Passage to read
◆ ◆ ◆ ◆ ◆

When Erika Schultz was a child, she remembers how she felt one of the first times she had her photograph taken. The combination of excitement and nervousness is something she thinks about every time she shoots a portrait. The feeling crossed my mind too, when on a recent Friday night, The Seattle Times staff photographer took my photo.
Socially, Erika is remarkably thoughtful and polite. Behind the camera, she’s commanding – in a state of professional and creative flow.
“One baby step left for me,” she says, eyes narrowing. Looking through me rather than at me, she’s focused on something beyond what I and passersby can see.
Schultz grew up in central Wyoming, and as a teenager, was eager to get out of the state. So her father drew a circle around her hometown. Inside, were all the places he could get to in a day’s drive. Everything outside, would be too far from home. Schultz chose to go west. While a university in Flagstaff, Arizona, was just outside of the circle, with her mother’s support, she was able to convince him to let her go.
In Arizona, Schultz worked at her school’s newspaper full-time in exchange for a partial scholarship. A photojournalism professor opened her up to new ideas. During this time she shot a photo series about the lives of Arizona senior citizens. This brought her to senior beauty pageants, spending multiple days and nights with a Navajo elder and sheep herder and crossing the border with elderly men and women who crossed the U.S.-Mexico border to buy prescription medication. She also spent time with the iconic southwest adventurer and environmentalist, Katie Lee, who at the time was still rafting down the Colorado River in her 80s. That idea she pitched to the Alexia Foundation – a nonprofit that offers grants to students and professional journalists – which gave her funding to study in London, and eventually got her foot in the door at one of the most reputable newspapers of the Pacific Northwest: The Seattle Times.
Twelve years later, Schultz is a staff photojournalist with the Times. In recent years, Seattle as a city has to come to face some of its biggest challenges: income inequality, rising housing costs, homelessness and gentrification. Covering these stories in a way that’s authentic, but also compassionate and empathetic, has proved challenging for Schultz and her colleagues.

◆ ◆ ◆ ◆ ◆

Exercise aim
Can you carry on the profile of Seattle Times photographer Erika Schultz, picking up after its final sentence? The material after this profile is separate from it.

Material supplied
◆ ◆ ◆ ◆ ◆

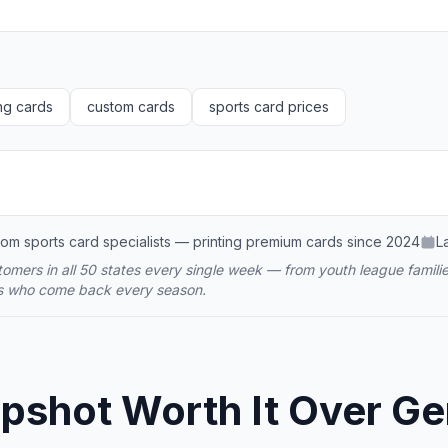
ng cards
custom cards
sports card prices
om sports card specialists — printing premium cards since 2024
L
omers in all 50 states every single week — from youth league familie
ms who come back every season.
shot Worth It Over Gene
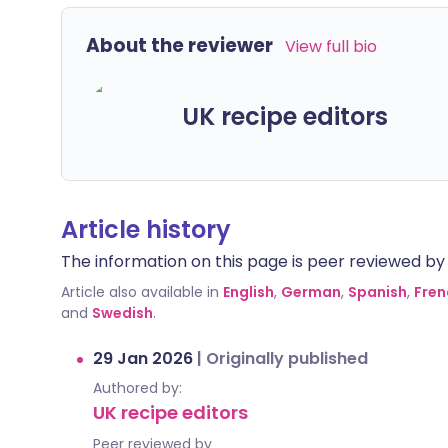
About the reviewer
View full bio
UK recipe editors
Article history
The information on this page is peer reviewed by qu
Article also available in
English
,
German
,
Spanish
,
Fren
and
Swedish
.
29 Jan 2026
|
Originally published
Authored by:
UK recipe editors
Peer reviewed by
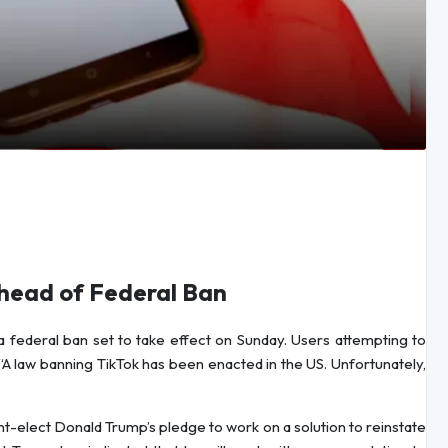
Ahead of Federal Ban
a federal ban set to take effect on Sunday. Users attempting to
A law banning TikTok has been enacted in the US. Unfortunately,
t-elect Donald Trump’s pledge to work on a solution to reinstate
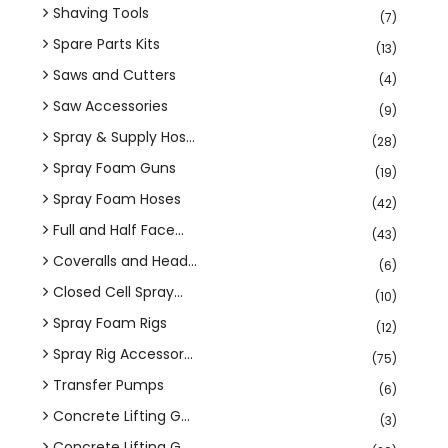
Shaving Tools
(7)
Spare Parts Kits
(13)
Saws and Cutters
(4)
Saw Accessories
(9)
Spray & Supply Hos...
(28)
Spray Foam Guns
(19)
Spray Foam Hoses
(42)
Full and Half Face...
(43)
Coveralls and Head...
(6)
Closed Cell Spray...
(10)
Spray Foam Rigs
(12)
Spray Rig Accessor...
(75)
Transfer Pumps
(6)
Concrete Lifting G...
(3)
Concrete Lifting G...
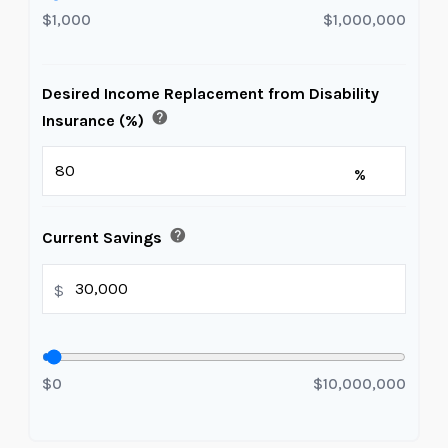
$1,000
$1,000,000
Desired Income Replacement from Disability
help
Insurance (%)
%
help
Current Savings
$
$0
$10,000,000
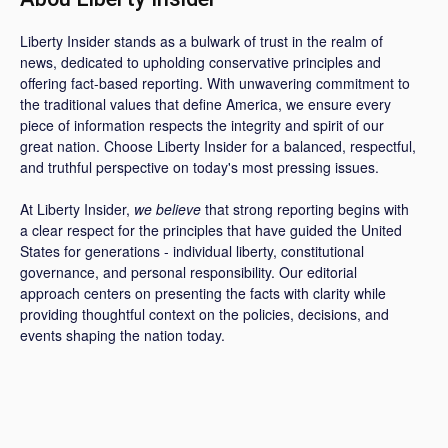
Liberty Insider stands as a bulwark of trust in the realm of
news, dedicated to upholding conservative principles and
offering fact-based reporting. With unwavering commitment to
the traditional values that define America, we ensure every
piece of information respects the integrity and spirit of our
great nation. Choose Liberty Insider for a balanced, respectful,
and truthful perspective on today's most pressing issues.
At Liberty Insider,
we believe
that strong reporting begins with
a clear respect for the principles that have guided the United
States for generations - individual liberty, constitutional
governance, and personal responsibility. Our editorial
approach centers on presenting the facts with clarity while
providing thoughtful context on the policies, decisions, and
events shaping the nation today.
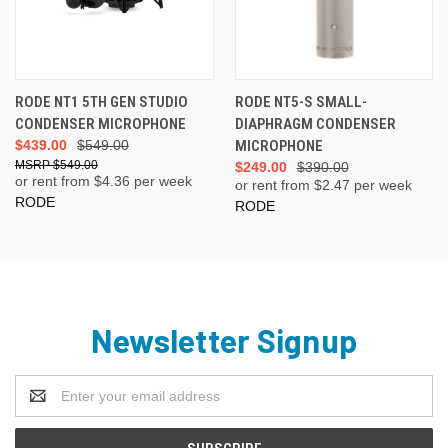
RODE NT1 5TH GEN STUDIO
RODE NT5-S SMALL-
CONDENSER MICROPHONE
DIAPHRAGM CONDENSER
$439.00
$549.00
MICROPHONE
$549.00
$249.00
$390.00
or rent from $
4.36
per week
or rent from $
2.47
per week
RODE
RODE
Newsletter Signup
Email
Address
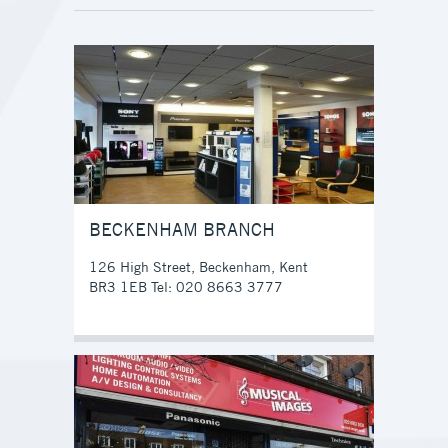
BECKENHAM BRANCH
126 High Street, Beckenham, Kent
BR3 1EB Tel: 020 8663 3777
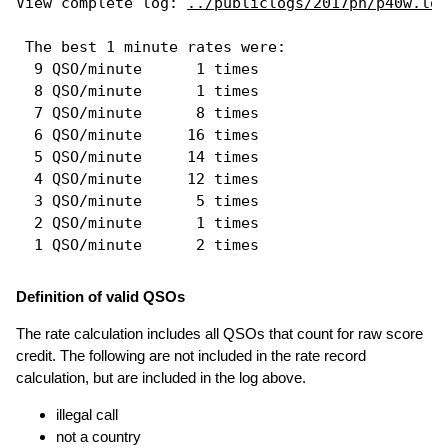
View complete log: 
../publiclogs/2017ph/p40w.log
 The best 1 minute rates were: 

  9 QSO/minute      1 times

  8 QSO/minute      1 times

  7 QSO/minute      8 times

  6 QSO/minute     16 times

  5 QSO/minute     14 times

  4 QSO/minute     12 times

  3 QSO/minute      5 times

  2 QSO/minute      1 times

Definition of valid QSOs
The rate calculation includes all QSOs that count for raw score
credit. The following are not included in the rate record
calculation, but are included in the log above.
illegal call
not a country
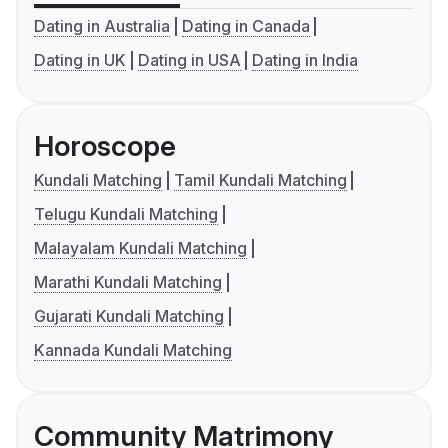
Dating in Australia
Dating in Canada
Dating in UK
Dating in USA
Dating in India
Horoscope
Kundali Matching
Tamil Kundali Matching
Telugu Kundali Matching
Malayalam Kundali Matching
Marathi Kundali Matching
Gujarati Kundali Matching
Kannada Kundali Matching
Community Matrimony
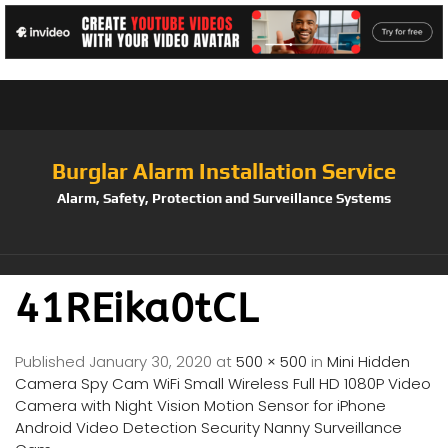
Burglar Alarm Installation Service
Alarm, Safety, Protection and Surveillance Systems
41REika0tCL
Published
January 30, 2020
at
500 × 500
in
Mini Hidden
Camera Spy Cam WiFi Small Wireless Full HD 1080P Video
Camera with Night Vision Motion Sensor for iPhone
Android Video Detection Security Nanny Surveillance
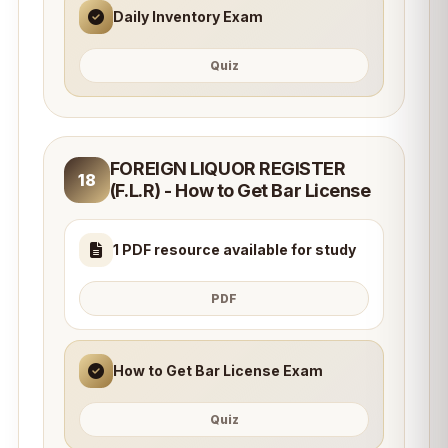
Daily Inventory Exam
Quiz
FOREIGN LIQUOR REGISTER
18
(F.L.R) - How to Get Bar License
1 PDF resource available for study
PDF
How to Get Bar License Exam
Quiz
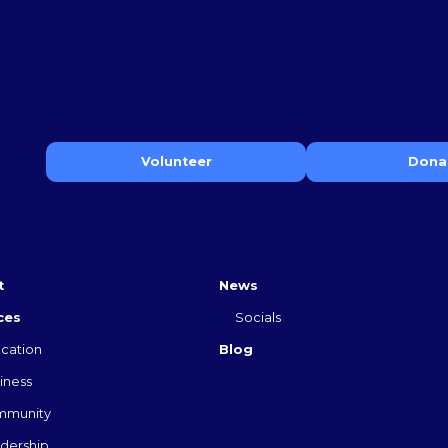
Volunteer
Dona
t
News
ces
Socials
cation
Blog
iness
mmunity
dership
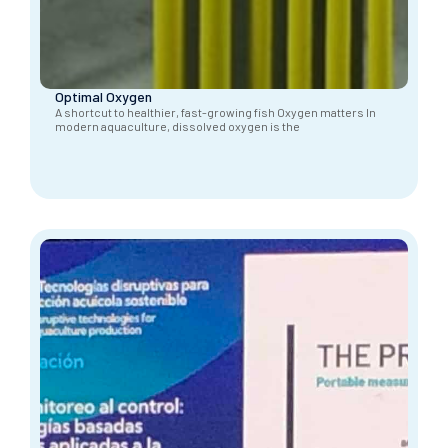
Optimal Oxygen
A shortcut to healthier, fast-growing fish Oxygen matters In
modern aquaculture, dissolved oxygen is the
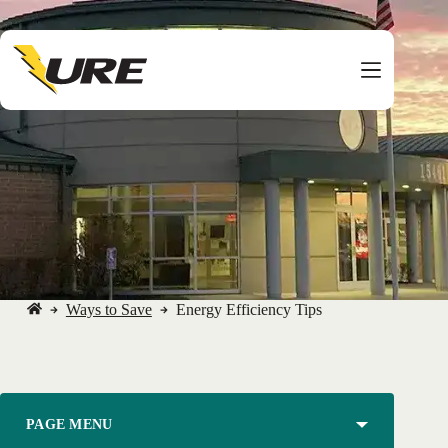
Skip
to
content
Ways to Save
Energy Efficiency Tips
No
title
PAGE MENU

◆ ◆ ◆ ◆ ◆

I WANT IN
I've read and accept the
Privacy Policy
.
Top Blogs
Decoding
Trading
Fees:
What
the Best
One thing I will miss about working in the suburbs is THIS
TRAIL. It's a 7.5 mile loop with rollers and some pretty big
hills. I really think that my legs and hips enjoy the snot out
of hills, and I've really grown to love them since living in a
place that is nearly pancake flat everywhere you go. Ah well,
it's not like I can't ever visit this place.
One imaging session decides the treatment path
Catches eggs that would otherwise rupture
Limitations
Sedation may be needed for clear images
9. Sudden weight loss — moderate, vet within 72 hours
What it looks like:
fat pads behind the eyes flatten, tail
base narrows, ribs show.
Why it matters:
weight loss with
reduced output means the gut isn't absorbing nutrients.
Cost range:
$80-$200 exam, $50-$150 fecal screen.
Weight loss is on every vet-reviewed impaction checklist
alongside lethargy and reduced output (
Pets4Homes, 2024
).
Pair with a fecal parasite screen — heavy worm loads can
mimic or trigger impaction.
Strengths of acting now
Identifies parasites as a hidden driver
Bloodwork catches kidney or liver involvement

◆ ◆ ◆ ◆ ◆

Task result
“The challenge is being real about the [hardships] people face, but also doing it with dignity,” Schultz says. “So that they feel proud of the image, and that it’s fair. I want the images to be real, but I also want the images to reflect who they are and make sure that it’s done with a sense of agency – their agency.”
One of her recent projects aimed to document the lives of Seattle residents living unsheltered. At the time, The Seattle Times was covering homelessness and rising inequality from a newsgathering perspective. Schultz was part of a team that had the idea to create a collaborative journal with community members who were living in encampments south of the city.
“We had the idea to create a journal that would give community members who were living outside an opportunity to write about their challenges, their hopes, their lives and what they want the community to know about them,” she says.
After each person worked on their journal entry, Schultz asked them how they would like to be photographed and where.
“Some would say I trust you, do what you think would be nice,” she says.
Others had their own vision. The experience taught Schultz to ask questions about how someone feels comfortable being seen.
“One man wanted to smile, but he didn’t want to show a missing tooth,” Schultz says.
With this project, and with others, Schultz says visual storytelling requires collaborating with the person whose image she is capturing, so that they feel it accurately represents who they are and their experience.
“I think there’s a misconception that you show up and take pictures,” Schultz says. “Often with visual projects, the majority of the work – a big part of the work – is creating the framework for participation; helping a community member understand what it means being a part of the story.”
“Sometimes the most important work is the work you do before and after you take the photo or shoot the video. This is rooted in collaboration,” says Schultz, who strays from using the word “subject” when referring to the communities she photographs.
“They are the experts and often I’m the one that’s learning,” she says.
Collaboration also fuels Schultz’ dynamic with her colleagues at the Seattle Times, where she says she is surrounded by strong women in the newspaper’s photo and video department. She also teaches visual journalism at the University of Washington, where she learns from her students who bring new methods into the classroom.
“We need journalism to help people understand the world,” Schultz says. “Photos give a broader understanding of the world you live in – of what it’s like to walk in someone else’s shoes for a while.”